Exercise brief: Copy the items below word for word, starting at the line with "pose: elev=40.3 azim=277.0" and ending with the line with "Dot at: (346, 226)", both of those lines included.

--- Exercise inputs ---

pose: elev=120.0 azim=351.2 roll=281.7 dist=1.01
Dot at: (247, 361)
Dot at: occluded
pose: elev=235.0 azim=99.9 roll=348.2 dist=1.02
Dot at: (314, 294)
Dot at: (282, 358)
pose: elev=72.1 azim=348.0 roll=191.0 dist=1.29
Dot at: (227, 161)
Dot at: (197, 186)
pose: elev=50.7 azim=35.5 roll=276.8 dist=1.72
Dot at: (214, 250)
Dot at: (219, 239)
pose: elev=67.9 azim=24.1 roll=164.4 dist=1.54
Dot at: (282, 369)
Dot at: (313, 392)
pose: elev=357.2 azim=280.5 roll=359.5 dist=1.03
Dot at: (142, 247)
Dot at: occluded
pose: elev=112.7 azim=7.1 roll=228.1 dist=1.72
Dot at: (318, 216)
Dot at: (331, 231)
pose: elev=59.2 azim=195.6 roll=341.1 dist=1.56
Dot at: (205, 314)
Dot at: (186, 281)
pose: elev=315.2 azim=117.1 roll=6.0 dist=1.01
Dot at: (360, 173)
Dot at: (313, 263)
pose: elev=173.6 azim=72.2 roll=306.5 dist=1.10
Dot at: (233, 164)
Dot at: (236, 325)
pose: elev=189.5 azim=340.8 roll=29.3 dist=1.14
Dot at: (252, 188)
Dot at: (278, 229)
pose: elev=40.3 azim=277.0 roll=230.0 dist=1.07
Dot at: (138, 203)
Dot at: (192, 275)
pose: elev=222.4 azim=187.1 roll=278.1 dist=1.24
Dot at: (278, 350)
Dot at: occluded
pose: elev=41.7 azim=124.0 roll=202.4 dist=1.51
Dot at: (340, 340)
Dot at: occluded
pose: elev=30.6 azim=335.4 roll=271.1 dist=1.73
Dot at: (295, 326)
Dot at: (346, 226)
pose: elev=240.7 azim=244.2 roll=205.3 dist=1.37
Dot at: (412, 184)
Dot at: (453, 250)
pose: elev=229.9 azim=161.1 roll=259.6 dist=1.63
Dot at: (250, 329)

---

Result:
pose: elev=40.3 azim=277.0 roll=230.0 dist=1.07
Dot at: (138, 203)
Dot at: (192, 275)
pose: elev=222.4 azim=187.1 roll=278.1 dist=1.24
Dot at: (278, 350)
Dot at: occluded
pose: elev=41.7 azim=124.0 roll=202.4 dist=1.51
Dot at: (340, 340)
Dot at: occluded
pose: elev=30.6 azim=335.4 roll=271.1 dist=1.73
Dot at: (295, 326)
Dot at: (346, 226)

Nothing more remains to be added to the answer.